Copy the records from the line with "How many data points are less than 22?" up to and including the line with "Which series ends", swapping "overall mean" for "overall average" and leaving everything else unchanged.

#### Extracted information:
────

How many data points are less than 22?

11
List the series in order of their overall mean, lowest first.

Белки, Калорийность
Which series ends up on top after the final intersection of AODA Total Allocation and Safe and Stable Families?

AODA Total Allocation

────

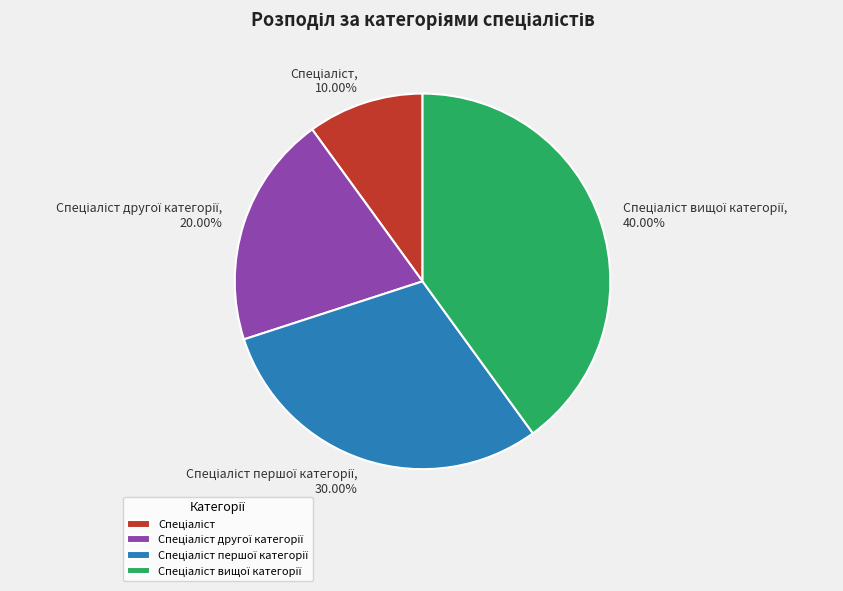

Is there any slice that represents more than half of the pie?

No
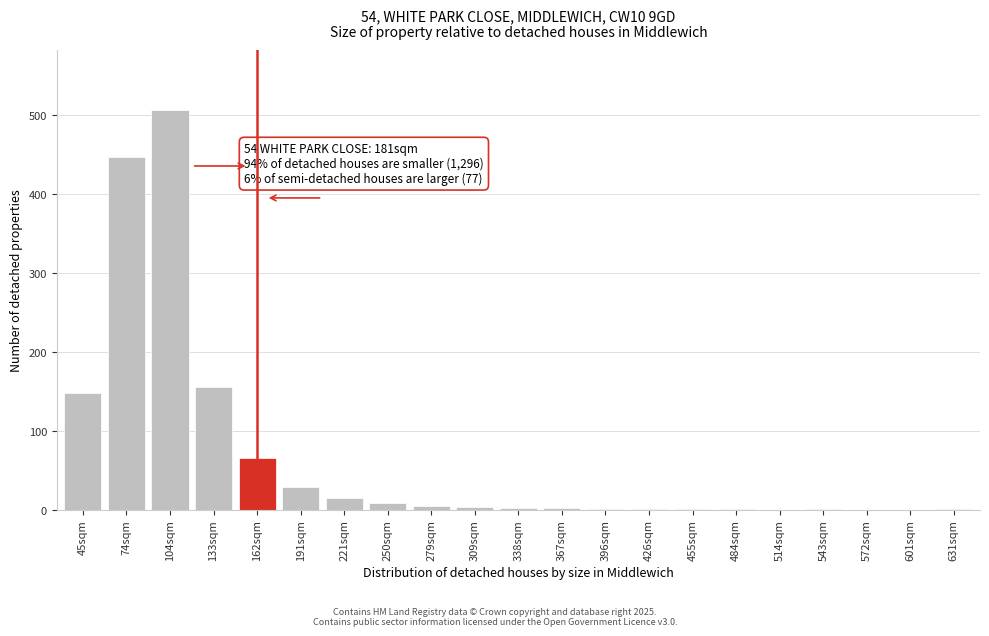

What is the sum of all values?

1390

────

#### Solution to this task:
How many data points are less than 22?

11
List the series in order of their overall average, lowest first.

Белки, Калорийность
Which series ends up on top after the final intersection of AODA Total Allocation and Safe and Stable Families?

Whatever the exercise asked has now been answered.